The Norton Museum of Art has announced its purchase of Super Blue Omo (2016) by the Nigerian artist Njideka Akunyili Crosby at the recent Art Basel fair. This is the most recent work by the 2016 winner of the Prix Canson, an annual award for works on paper. Crosby’s work joins the Norton Museum’s string of recent acquisitions of works by important women artists, including Marguerite Thompson Zorach, and Grace Hartigan. The generosity of museum trustee Irene Karp and her husband Jim made its purchase possible.
Eight paintings by contemporary Aboriginal Australian artists join The Met’s Modern and Contemporary Art collection. The works were a promised gift from the collection of Robert Kaplan and Margaret Levi, who have been collecting and studying Aboriginal art for over 20 years. The acquisitions dates from 1991 to 2011 and include works by Kathleen Petyarre, Doreen Reid Nakamarra, Dorothy Napangardi, Ena Gimme Nungurrayi, Lena Nyadbi, Abie Loy Kemarre and Gunyi Ganambarr.

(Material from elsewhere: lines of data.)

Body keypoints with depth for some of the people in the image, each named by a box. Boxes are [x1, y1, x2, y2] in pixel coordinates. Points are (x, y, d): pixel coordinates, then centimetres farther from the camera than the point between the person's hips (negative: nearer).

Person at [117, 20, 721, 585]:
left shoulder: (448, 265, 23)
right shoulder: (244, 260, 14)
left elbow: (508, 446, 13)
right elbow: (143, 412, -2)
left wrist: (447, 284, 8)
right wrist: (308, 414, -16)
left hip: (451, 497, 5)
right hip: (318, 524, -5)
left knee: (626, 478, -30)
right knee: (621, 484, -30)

The Rockwell Museum has acquired Richard Parrish’s Water-Line, which will be installed in the newly designed Modern and Contemporary gallery. This aerial glass landscape, which continues Parrish’s series of ‘mapping’ America, came from his debut solo exhibition at the Rockwell Museum in 2015.

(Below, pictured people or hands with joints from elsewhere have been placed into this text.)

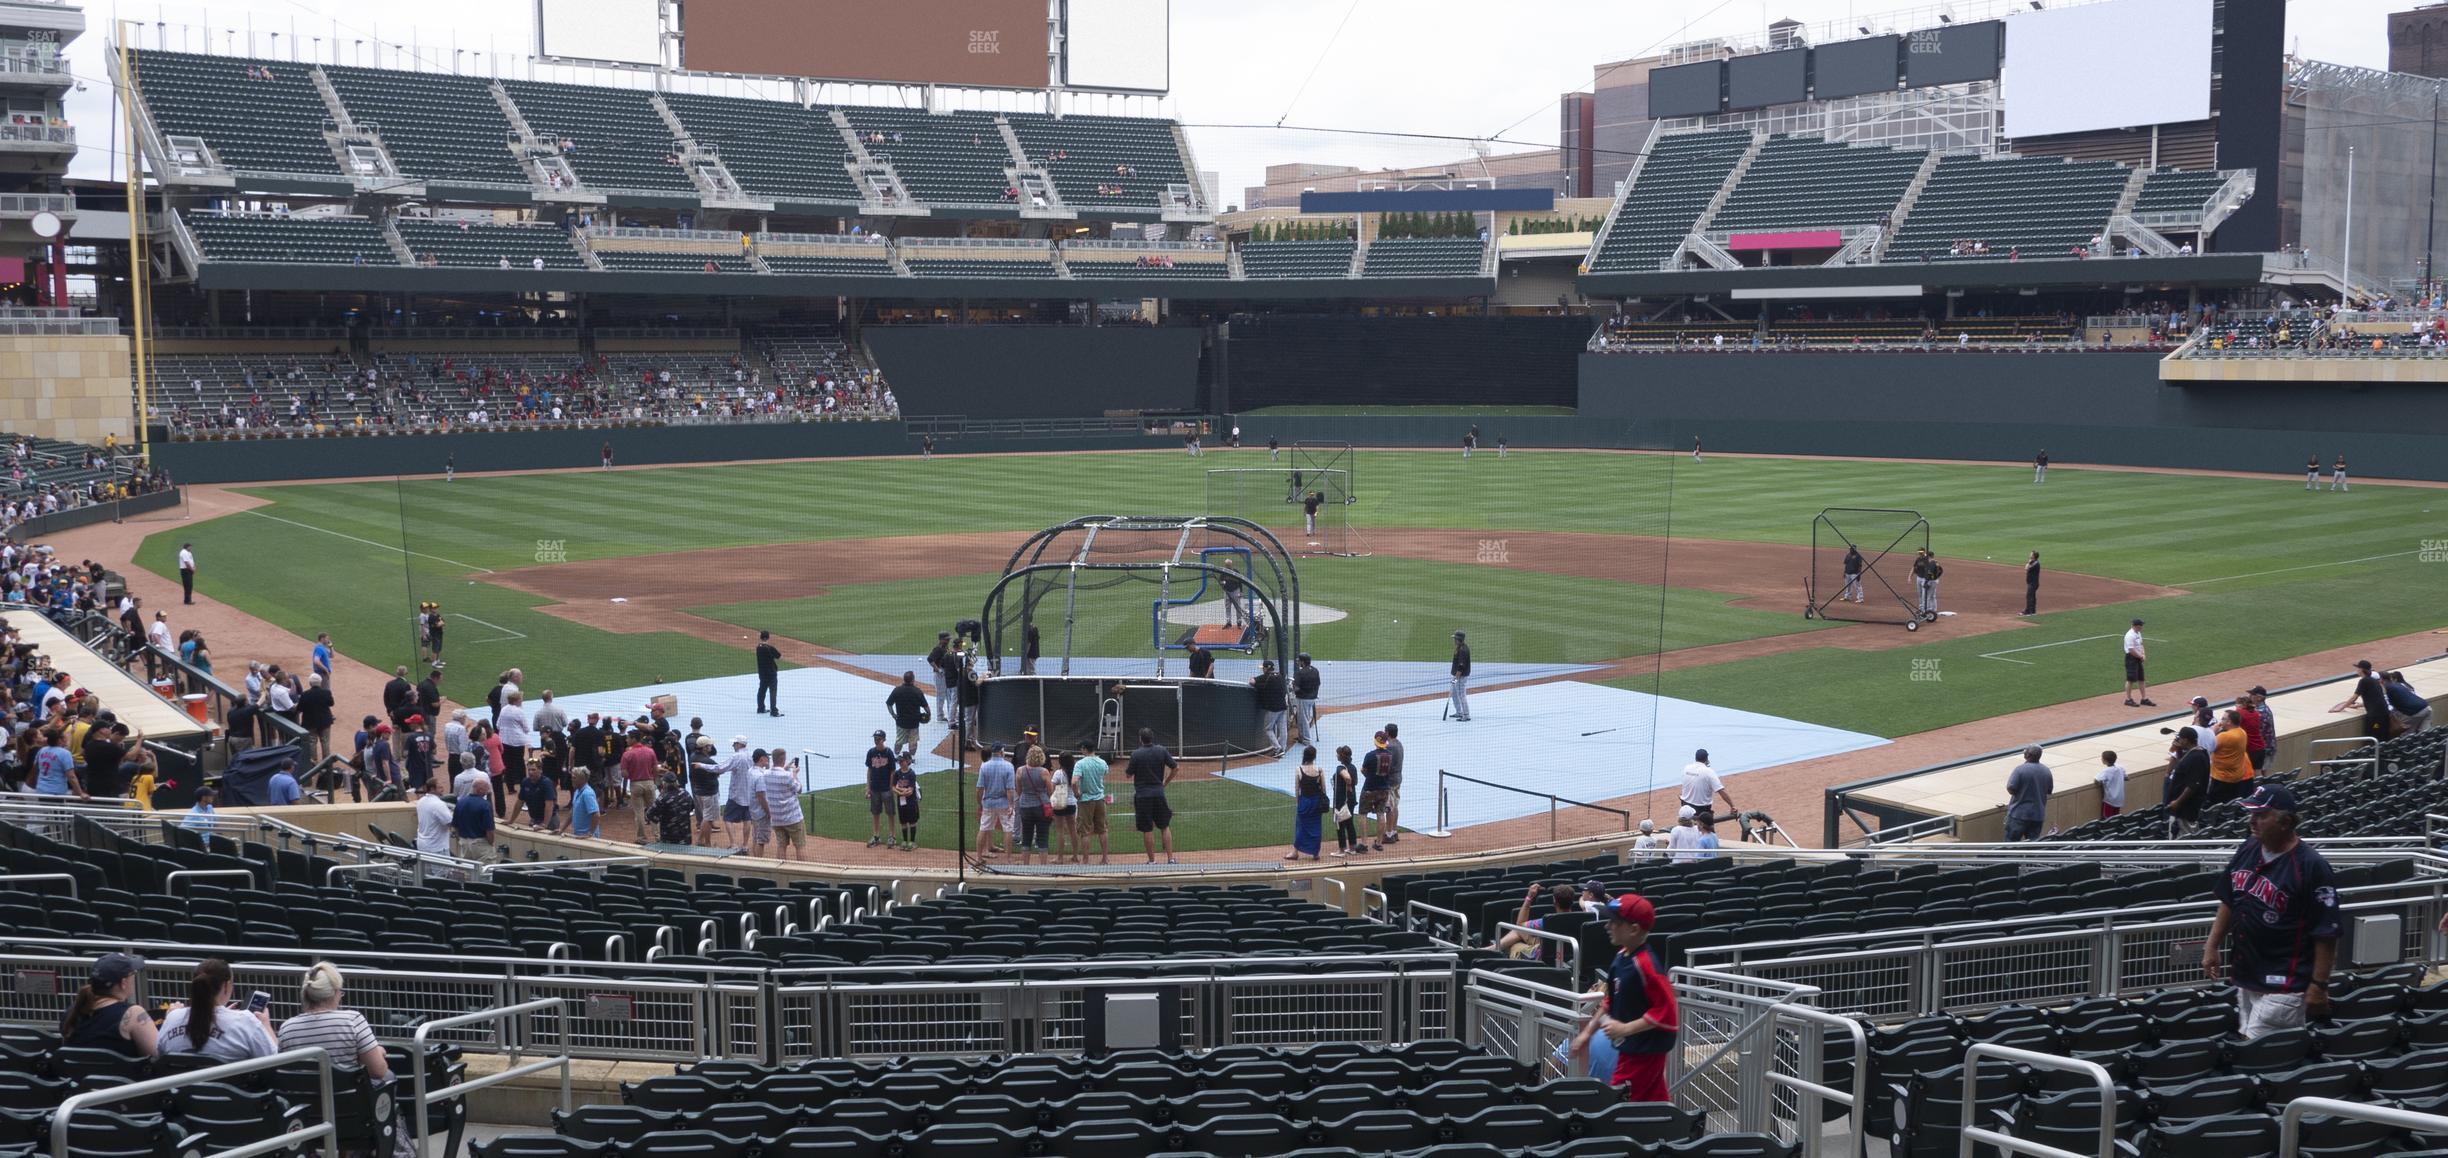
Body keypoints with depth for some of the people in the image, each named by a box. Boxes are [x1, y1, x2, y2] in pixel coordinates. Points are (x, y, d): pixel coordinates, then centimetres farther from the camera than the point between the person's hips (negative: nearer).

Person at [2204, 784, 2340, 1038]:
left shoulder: (2311, 866, -15)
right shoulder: (2246, 851, 7)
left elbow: (2327, 932, -15)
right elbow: (2228, 902, 19)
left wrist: (2319, 985, -16)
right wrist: (2211, 947, 15)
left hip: (2284, 986, -8)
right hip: (2245, 979, 8)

The L.A. print workshop Gemini G.E.L. has arranged for 39 of its serial prints to be gifted to LACMA. The bequest includes prints by Roy Lichtenstein, Claes Oldenburg, Robert Rauschenberg, John Baldessari, Ed Ruscha, and Frank Stella. Thirty of the prints came from Gemini, while Lichtenstein’s widow Dorothy Lichtenstein and Gemini’s co-founder Sidney Felsen and his wife Joni Weyl gave the rest. Both LACMA and Gemini were founded 50 years ago and this acquisition highlights their shared histories.
Collectors Jacqueline and Jonathan Gestetner have made a gift of over 360 paper peershows, along with other optical wonders, to the V&A Museum. These pocket-sized souvenirs resemble stage sets, which offer viewers a peek into famous places, fantasy worlds, or historical events. This is the world’s largest and most comprehensive collection of paper peepshows. The Gestetners donated their collection under the Cultural Gifts Scheme, which the Government introduced in 2013 to encourage giving to UK public collections.
Through the support of the Kaleta A. Doolin Acquisitions Fund for Women Artists, the Nasher has purchased a group of works by the Cuban-American artist Ana Mendieta. The acquisition includes sculpture, photography and video, providing a thorough representation of the artist’s work across different mediums. It will also enhance the museum’s collection of performance art (documented by photography and film), and works by women artists.